▶ **ASSIGNED TASK**: Type the listing below out again exactly. No images.

▶ **RECORD EXTRACTS**:
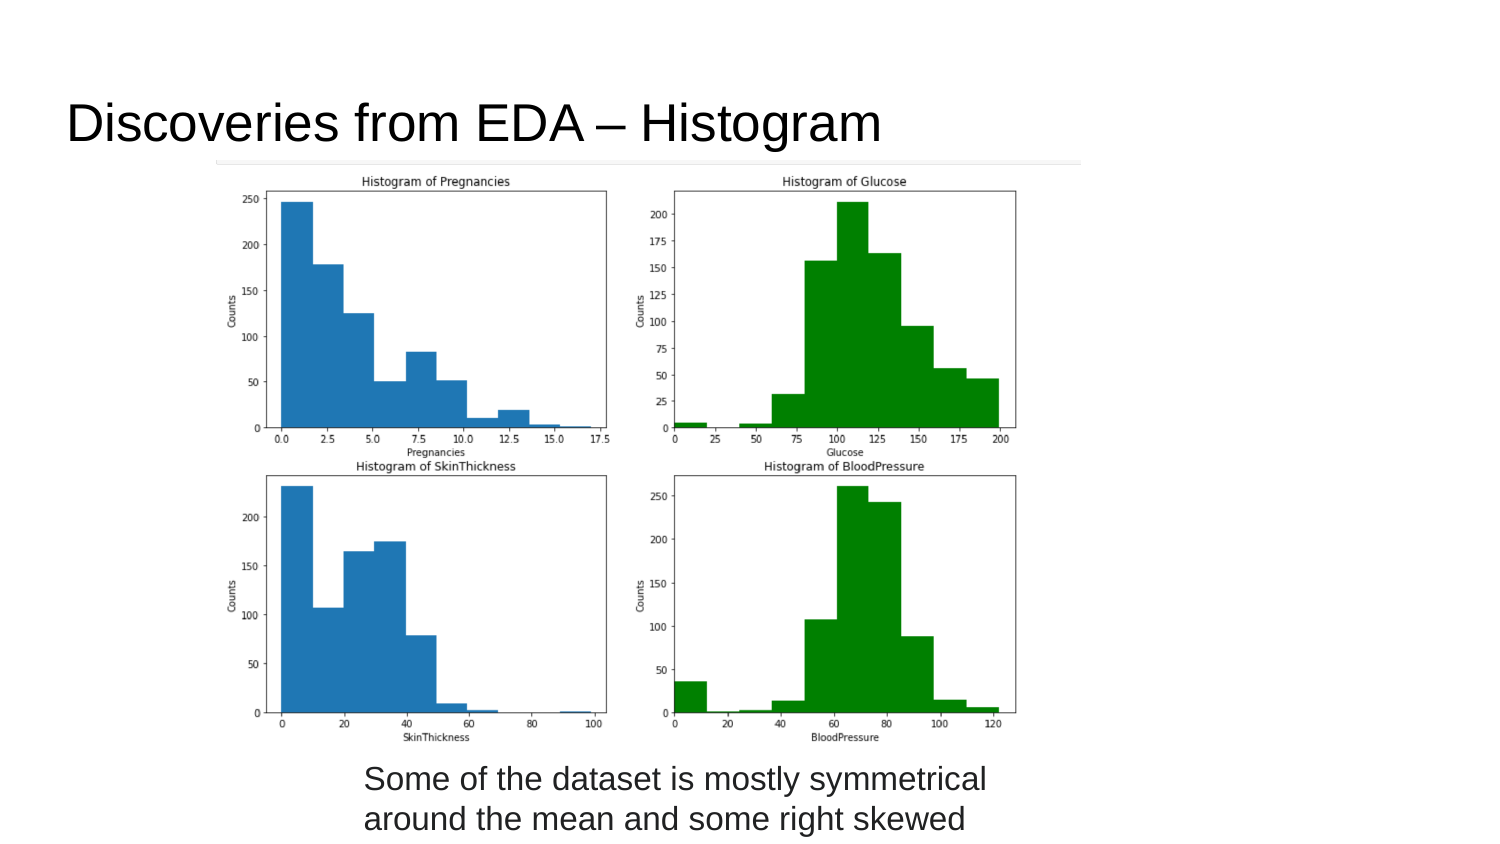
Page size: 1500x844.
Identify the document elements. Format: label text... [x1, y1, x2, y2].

picture [188, 160, 1081, 757]
title Discoveries from EDA – Histogram [51, 72, 1449, 167]
text_box Some of the dataset is mostly symmetrical around the mean and some right skewed [348, 749, 1092, 844]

▶ **SOLUTION TO THE EXERCISE**:
Page size: 1500x844.
Identify the document elements. Format: label text... [x1, y1, x2, y2].

picture [188, 160, 1081, 757]
title Discoveries from EDA – Histogram [51, 72, 1449, 167]
text_box Some of the dataset is mostly symmetrical around the mean and some right skewed [348, 749, 1092, 844]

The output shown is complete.